(Dataset excerpt)
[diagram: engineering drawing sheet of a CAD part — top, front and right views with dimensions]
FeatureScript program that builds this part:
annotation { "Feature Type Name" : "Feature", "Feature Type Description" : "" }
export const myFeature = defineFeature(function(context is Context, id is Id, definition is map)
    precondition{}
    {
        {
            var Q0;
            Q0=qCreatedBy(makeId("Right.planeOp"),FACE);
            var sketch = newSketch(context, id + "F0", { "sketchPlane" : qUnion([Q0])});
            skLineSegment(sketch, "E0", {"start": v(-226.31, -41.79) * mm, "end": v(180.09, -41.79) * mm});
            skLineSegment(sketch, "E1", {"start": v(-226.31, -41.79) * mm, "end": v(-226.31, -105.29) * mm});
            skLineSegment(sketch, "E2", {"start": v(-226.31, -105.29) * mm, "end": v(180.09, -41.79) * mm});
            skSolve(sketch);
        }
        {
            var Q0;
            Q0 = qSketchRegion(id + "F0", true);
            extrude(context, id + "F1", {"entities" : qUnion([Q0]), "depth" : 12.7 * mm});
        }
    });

Written problem: How many lines in the items above contain the string "part"? Case counts. Reply with only the number.

Exercise answer: 2